Especially with the application of leverage, it is important to move your stop to breakeven as soon as reasonably possible. This will minimise the potential drawdown of your account.
At least when you have moved your stop to breakeven, there is a chance that you will end up with a profitable trade.
Average True Range (ATR) is a measure of volatility and market noise introduced by Welles Wilder in his book: New Concepts in Technical Trading Systems. It’s an indicator of the tendency of a security to move, in either direction.
More specifically, the average true range is the (moving) average of the true range for a given period. The true range is the greatest of the following:
• The difference between the current high and the current low
• The difference between the current high and the previous close
• The difference between the current low and the previous close
The value returned by the average true range is simply an indication as to how much a stock has moved either up or down on average over the defined period. High values indicate that prices are changing a large amount during the day. Low values indicate that prices are staying relatively constant. ATR does not indicate a trending or ranging market.
Once the ATR is calculated, a multiple of this value can be deducted from your entry price and used as stop loss. Examples of this multiple for a stop are usually 2xATR and 3xATR depending on your trading method and risk. The greater the number of ATRs, the wider your stop, and the more willing you are to let prices swing before declaring a change in trend.
Example
Entry $2.00 with ATR of $0.10 (stop loss at 2xATR would be $1.80)
Once entering using this method your stop loss should never be moved down. It should either remain at the current level, or move up with the ATR and price action.
Example
Entry $2.00 with ATR of $0.10 (stop loss at 2xATR would be $1.80)
Current Price 1.90 with ATR of $0.09 (stop loss at 2xATR would remain at $1.80)
Current Price 2.10 with ATR of $0.12 (stop loss at 2xATR move up to at $1.86)
The Guppy Count Back Line (CBL) is a support/resistance line, calculated using end of day data. It has applications in trading in both entry and exiting a trade. The CBL is not to be used as a standalone tool and should be used in conjunction of other tool like GMMA or a simple trend line.
Applications of the CBL include
• an indication of the potential end of a downtrend
• an entry trigger
• a protect capital stop loss trigger
• a protect profit exit trigger
• a guide point for setting a maximum chase price
The CBL is calculated using the cumulative range value of three higher days. This means the calculation point for the CBL line might be 5, 10, 15, 30 days away from today’s date.
The Value of the CBL only changes when a new higher high is made and only then if the stop price rises. When using the CBL as a stop, we never lower it.

- [DIRECTIONS]:
1. Answer these questions about the text on trading stops:
(a) Who introduced Average True Range, and in what book?
(b) Which two multiples of ATR does it give as usual examples for a stop?
(c) What data is the Guppy Count Back Line calculated with?
2. Carry on the text on trading stops, starting after its final sentence, "When using the CBL as a stop, we never lower it."

- [GIVEN INFORMATION]:
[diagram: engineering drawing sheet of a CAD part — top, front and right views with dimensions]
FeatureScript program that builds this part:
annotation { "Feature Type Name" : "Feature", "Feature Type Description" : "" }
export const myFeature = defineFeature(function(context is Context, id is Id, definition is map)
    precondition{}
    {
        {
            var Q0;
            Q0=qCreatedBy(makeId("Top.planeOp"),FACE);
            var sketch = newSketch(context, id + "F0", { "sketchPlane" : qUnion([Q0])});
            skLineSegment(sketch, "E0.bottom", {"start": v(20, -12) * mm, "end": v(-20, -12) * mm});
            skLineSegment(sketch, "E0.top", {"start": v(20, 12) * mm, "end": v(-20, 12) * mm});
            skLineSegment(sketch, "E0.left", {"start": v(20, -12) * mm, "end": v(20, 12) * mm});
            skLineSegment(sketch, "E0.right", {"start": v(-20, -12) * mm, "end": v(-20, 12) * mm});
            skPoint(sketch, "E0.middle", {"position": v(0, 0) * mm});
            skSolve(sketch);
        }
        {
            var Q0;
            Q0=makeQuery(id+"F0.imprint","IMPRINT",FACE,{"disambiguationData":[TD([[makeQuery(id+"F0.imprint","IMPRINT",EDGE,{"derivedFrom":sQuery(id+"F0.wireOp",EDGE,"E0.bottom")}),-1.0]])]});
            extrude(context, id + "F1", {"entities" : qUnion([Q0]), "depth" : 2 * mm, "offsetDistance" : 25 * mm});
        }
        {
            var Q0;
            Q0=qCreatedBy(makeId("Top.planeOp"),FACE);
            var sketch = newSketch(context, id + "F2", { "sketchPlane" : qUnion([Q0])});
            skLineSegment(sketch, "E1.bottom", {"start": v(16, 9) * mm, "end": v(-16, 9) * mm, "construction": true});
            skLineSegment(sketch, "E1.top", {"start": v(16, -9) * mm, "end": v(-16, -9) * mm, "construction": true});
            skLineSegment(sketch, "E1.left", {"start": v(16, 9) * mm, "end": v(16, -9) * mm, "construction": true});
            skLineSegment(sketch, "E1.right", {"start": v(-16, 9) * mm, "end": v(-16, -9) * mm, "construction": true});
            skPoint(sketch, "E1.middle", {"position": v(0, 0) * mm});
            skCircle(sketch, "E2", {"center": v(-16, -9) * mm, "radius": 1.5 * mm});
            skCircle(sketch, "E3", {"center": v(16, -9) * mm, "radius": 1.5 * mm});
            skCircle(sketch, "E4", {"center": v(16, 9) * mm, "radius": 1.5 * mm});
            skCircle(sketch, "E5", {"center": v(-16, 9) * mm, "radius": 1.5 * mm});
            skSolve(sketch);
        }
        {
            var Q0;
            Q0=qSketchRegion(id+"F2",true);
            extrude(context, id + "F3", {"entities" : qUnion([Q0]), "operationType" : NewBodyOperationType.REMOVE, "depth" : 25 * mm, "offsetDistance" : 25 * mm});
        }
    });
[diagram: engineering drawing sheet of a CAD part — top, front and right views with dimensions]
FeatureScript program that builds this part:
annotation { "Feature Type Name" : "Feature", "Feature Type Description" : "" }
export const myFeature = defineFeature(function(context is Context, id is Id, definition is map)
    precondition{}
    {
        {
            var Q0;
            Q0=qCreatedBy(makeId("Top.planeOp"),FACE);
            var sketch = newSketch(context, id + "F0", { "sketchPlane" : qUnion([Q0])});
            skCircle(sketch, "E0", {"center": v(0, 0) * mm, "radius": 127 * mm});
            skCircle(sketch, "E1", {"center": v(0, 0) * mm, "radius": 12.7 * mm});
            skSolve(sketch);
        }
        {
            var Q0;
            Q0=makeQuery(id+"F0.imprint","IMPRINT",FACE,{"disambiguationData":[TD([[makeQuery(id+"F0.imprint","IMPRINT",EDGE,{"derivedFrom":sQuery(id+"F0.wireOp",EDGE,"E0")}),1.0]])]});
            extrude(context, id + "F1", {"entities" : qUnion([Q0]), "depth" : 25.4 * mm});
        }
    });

- [EXPECTED RESPONSES]:
1.
(a) Welles Wilder, in New Concepts in Technical Trading Systems.
(b) 2xATR and 3xATR.
(c) End of day data.

2.
Calculation of the CBL is as follows
1. Use latest peak high as start point
2. Ignore higher lows as you count back
3. Draw CBL stop loss line @ 3 lows down
4. Include low of start point and gaps
5. Move up CBL as share reaches higher peaks
6. If 2 peaks at same price, use the one that gives highest CBL
7. Exit day after closes below 3 day CBL
8. Beware of selling near trend line support
9. But definite exit confirmation if closes below trend line and 3 day CBL
A stop order is an order entered by a trader to buy (or sell) a security once the price of the security climbed above (or dropped below) a specified stop price. These orders are triggered automatically your broker at market price, which means your broker buys (or sells) the stock at the best market price available immediately.
Stop loss orders are a great tool to take the emotion out of a selling. They allow the trader to pretermine the sale price allowing the trader the freedom not to actively monitor a trade, and not hold onto positions once they fall below the stop loss level.
They can also be used as emergency exit by setting the price below your intended stop. This emergency stop will then only be trigger if a major financial setback occurs in the security.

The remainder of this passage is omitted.